== Exercise ==
Transcribe each record exactly; skip any picture.

== Given data ==

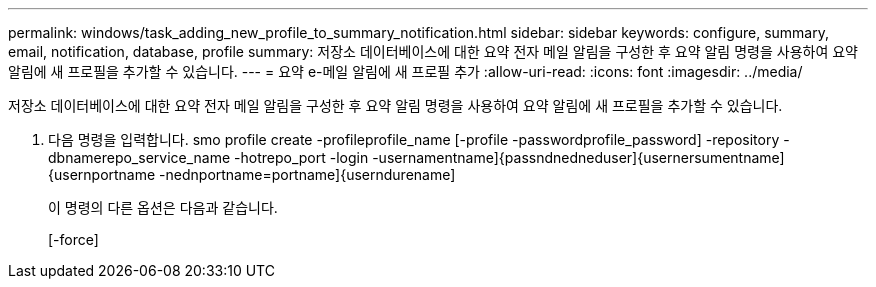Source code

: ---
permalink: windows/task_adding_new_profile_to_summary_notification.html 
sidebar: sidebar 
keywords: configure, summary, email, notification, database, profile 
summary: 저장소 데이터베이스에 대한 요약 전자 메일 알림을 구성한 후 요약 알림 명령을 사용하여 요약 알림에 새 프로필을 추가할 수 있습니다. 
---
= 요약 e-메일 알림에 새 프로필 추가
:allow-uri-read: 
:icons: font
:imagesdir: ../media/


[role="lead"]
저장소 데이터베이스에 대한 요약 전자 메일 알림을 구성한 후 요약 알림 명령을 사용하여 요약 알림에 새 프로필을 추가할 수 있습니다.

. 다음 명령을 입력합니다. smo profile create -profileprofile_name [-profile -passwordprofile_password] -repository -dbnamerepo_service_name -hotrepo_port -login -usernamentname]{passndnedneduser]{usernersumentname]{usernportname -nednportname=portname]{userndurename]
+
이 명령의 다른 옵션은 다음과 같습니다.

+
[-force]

== Exercise response ==
Source code

: ---
permalink: windows/task_adding_new_profile_to_summary_notification.html 
sidebar: sidebar 
keywords: configure, summary, email, notification, database, profile 
summary: 저장소 데이터베이스에 대한 요약 전자 메일 알림을 구성한 후 요약 알림 명령을 사용하여 요약 알림에 새 프로필을 추가할 수 있습니다. 
---
= 요약 e-메일 알림에 새 프로필 추가
:allow-uri-read: 
:icons: font
:imagesdir: ../media/


[role="lead"]
저장소 데이터베이스에 대한 요약 전자 메일 알림을 구성한 후 요약 알림 명령을 사용하여 요약 알림에 새 프로필을 추가할 수 있습니다.

. 다음 명령을 입력합니다. smo profile create -profileprofile_name [-profile -passwordprofile_password] -repository -dbnamerepo_service_name -hotrepo_port -login -usernamentname]{passndnedneduser]{usernersumentname]{usernportname -nednportname=portname]{userndurename]
+
이 명령의 다른 옵션은 다음과 같습니다.

+
[-force]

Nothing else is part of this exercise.